I was only somewhat enthused by Hard West 2 anyway because while I liked the original I didn’t love it. And I’m no longer regularly cajoled by a friend of mine to play it, so without that constant reinforcement it just slipped off the list. And Library of Ruina looks weird as hell and I like that, but also I suspect it’s the kind of game that will come my way through a Humble bundle at some point and I don’t need to seek it out.
Coming onto the list is:
- Jade City (a book recommended by a friend with judgement I trust)
- Memory called Empire (ditto)
- Cochrane the Dauntless (a book I owned and apparently abandoned before we moved to Sweden. Good going Past Michael, I am finally in the position where I am ready to read it)
- The Pillars of the Earth (a book about the construction of cathedrals in the 11th century)
That Cochrane the Dauntless entry though is quite telling – we’ve been in Sweden for almost three years now and this is the first time I’ve actually regretted getting rid of a book during our aggressive downsizing. And even then, I don’t know if I’ll still regret it by the time January 2023 rolls around. I’m only enthused to read it now because I read the first Master and Commander book and Jack Aubrey is heavily based on Thomas Cochrane.
But I like that I don’t have the book because it really does highlight how unlikely it is for any book purchased as part of a temprary interest that I will genuinely get around to it. We got rid of seven full bookcases (with extenders) worth of books when we moved here – I’d estimate we abandoned maybe 1500 books in total. Assuming a ‘one regret every three years’ as an average, it would be 4500 years before I actually missed them all.
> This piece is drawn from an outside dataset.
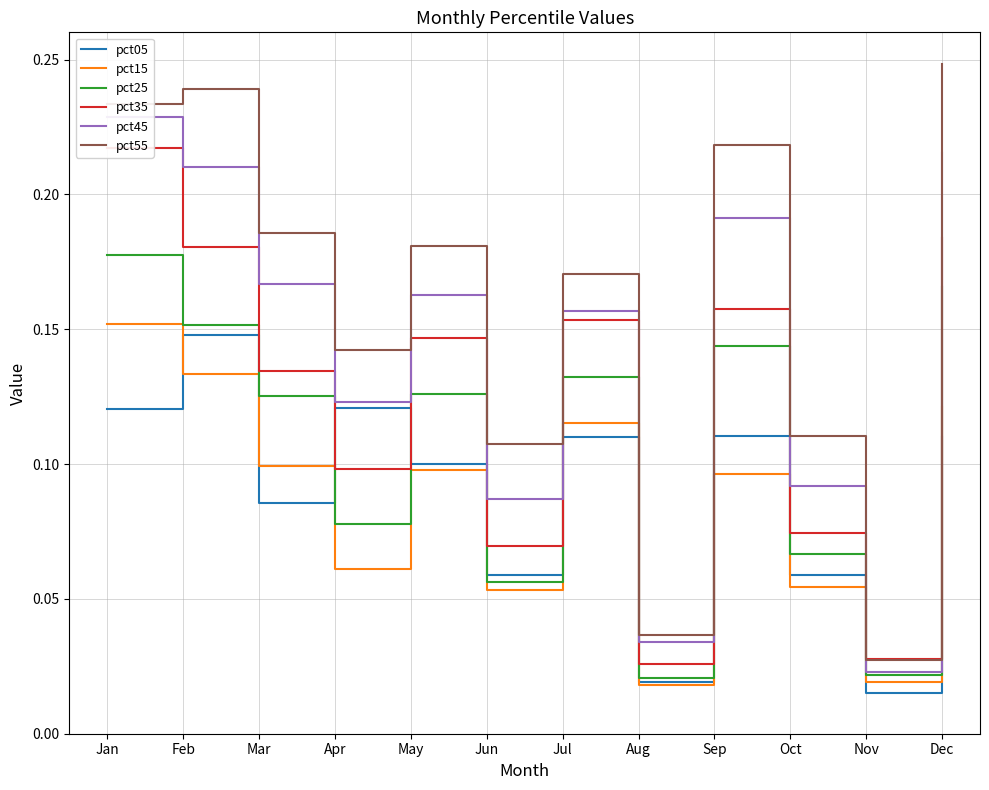

How many data points does each series have?

12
Or if you think of it in economic terms…
Cochrane the Dauntless has a replacement cost of 140kr, which over three years puts the actual cost of regret at 0.12kr a day. Or approximately one tenth of a pence per day. Or about 0.9kr a week, which is about seven pence a week. That’s what it costs me to abandon most of my books and replace the one(s) I legitimately miss at the time I actually want to read them.
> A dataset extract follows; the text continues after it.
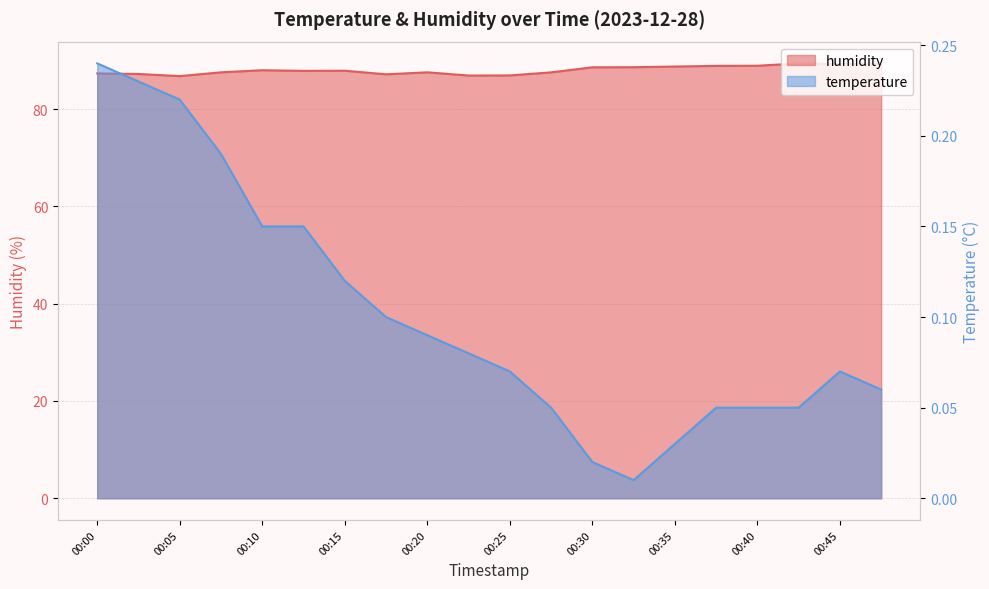

Reading left to right, transcribe all the data shown in this chart.

humidity: 87.3	87.2	86.8	87.5	88.0	87.8	87.9	87.1	87.5	86.9	86.9	87.5	88.6	88.6	88.7	88.9	88.9	89.4	89.3	89.3
temperature: 0.2	0.2	0.2	0.2	0.1	0.1	0.1	0.1	0.1	0.1	0.1	0.1	0.0	0.0	0.0	0.1	0.1	0.1	0.1	0.1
The figures get considerably darker when you take the same frame I did with our boardgames, which I discussed in our reasons to cull a game from your collection article.
A lot of games in the cull had never been opened. For some, I hadn’t even removed the shrink wrap. Of the eighty-four games I brought to the TTS Bring and Buy, I hadn’t played 28 of them. At their lowest current retail price, that’s a total of about £700 to buy. Not all sold – some were donated to the convention for them to do with what they will. I got around £270 back. I basically paid £430 for games to come into my house, sit on my shelf, and leave. I could have given that money to a food bank and I would have been no worse off at all. In fact, I’d have been better off because I wouldn’t have damaged my back carting them off into the Dewar Centre. What a waste of time, money and effort. I could have fed some hungry families rather than essentially paying for games to take up space in my house. I genuinely feel bad about that. My shelf of shame is literally a shelf of shame.
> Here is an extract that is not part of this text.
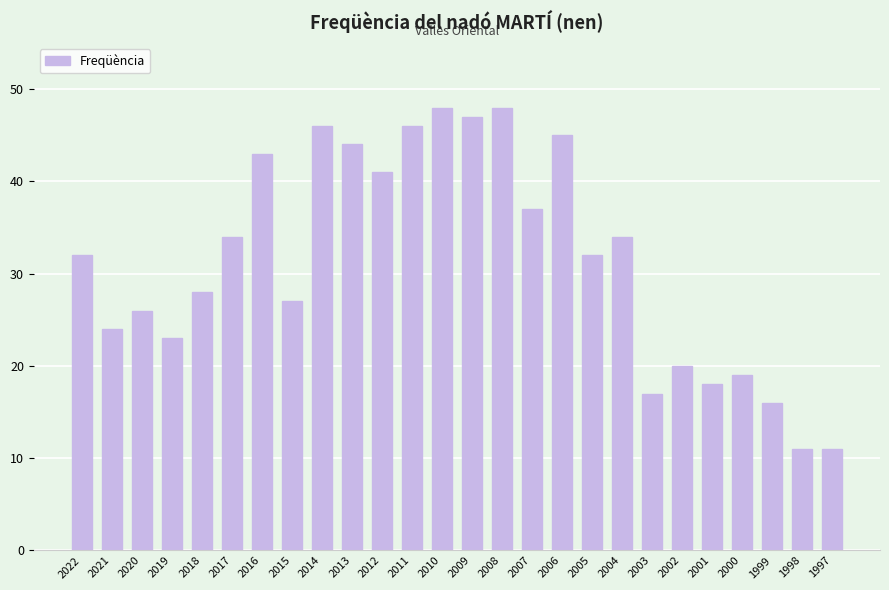

The chart shows a value of 11 at 1998. True or false?

True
I don’t know how many of those 1500 books I hadn’t read. Let’s say half, because a lot of the books I had read and loved came with us to Sweden. That’s 750 unread books. Let’s say the average cost was £5, even though it would have actually been higher given how many were hardbacks and occasional rare and irreplicable items. £3750 of books, of which three years in I only miss £11 worth, and even then perhaps only temporarily. It’s still a few months before 2023 rolls around. 0.29% of the value I abandoned then has value now. That’s a genuine sense of loss at a level so low that it is basically a rounding error.
Yeesh.
Anyway, I think that’s enough for now! See you all next month I hope!